Belgian implementation of Seveso: an arduous path
It should be noted that the implementation of the Seveso Directives presents a challenge to the Belgian legislature as the directives involve both federal (civil security, health and safety at work) and regional (environmental protection and urban planning) competences. The demarcation between these respective competences in light of the Seveso obligations is not always clear. Seveso I was implemented by amending federal legislation, namely ARAB (Algemeen Reglement op de Arbeidsbescherming), and regional environmental legislation. To implement Seveso II, the various legislatures adopted the Seveso Cooperation Agreement on 21 June 1999. However, the adoption of a cooperation agreement is a burdensome process, since it must be ratified by each competent parliament. It is therefore not surprising that Belgium was censured by the European Court of Justice for failing to meet the Seveso II transposition deadline.

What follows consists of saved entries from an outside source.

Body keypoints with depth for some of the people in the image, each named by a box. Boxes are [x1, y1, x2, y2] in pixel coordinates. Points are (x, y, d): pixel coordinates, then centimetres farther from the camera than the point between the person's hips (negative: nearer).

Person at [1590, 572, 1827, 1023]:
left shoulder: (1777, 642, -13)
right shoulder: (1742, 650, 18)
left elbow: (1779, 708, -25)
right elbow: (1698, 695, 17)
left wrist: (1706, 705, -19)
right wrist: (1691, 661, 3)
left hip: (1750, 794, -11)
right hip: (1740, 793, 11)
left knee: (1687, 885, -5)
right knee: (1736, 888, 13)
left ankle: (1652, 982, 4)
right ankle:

In early March, the Council of Ministers agreed on a draft cooperation agreement implementing Seveso III. At the time of writing, however, the cooperation agreement had not yet been adopted. Hence, Belgium once again failed to meet the transposition deadline of 31 May 2015. More worrying than the possible censure of the European Court of Justice, is the legal vacuum that exists as from 1 June 2015. Due to the entry into force of the last CLP phase, the old classification scheme for dangerous substances ceased to exist on 1 June 2015. This means that it is now no longer possible to apply Seveso II, even though Seveso III is not yet in force.